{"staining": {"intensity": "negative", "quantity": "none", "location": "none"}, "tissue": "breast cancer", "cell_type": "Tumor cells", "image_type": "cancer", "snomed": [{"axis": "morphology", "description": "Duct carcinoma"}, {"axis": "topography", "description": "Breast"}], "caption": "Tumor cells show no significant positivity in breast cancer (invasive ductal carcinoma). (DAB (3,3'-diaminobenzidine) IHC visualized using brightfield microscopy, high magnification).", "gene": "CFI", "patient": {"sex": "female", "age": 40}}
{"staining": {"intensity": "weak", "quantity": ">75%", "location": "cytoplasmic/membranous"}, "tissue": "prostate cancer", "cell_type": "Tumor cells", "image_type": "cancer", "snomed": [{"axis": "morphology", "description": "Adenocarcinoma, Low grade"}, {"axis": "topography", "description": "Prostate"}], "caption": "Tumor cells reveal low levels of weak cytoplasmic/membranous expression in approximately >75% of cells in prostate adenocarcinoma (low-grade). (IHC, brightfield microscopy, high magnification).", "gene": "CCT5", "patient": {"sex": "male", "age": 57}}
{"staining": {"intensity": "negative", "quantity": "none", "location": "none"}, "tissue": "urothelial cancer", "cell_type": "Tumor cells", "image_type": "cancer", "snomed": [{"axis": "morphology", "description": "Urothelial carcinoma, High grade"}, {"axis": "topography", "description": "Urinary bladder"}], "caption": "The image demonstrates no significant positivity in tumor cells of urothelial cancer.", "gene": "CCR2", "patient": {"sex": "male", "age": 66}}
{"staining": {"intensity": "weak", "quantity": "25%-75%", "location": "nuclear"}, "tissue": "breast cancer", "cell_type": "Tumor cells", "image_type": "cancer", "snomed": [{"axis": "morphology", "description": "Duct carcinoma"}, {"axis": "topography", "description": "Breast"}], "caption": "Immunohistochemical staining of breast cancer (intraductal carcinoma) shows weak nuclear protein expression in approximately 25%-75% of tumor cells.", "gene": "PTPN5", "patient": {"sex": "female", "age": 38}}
-*-*-
ABOUT THIS TASK:
All that is wanted is the run of lines from the start of the data through the line containing "cells reveal low", copied word for word.

THE COMPLETED TASK:
{"staining": {"intensity": "negative", "quantity": "none", "location": "none"}, "tissue": "breast cancer", "cell_type": "Tumor cells", "image_type": "cancer", "snomed": [{"axis": "morphology", "description": "Duct carcinoma"}, {"axis": "topography", "description": "Breast"}], "caption": "Tumor cells show no significant positivity in breast cancer (invasive ductal carcinoma). (DAB (3,3'-diaminobenzidine) IHC visualized using brightfield microscopy, high magnification).", "gene": "CFI", "patient": {"sex": "female", "age": 40}}
{"staining": {"intensity": "weak", "quantity": ">75%", "location": "cytoplasmic/membranous"}, "tissue": "prostate cancer", "cell_type": "Tumor cells", "image_type": "cancer", "snomed": [{"axis": "morphology", "description": "Adenocarcinoma, Low grade"}, {"axis": "topography", "description": "Prostate"}], "caption": "Tumor cells reveal low levels of weak cytoplasmic/membranous expression in approximately >75% of cells in prostate adenocarcinoma (low-grade). (IHC, brightfield microscopy, high magnification).", "gene": "CCT5", "patient": {"sex": "male", "age": 57}}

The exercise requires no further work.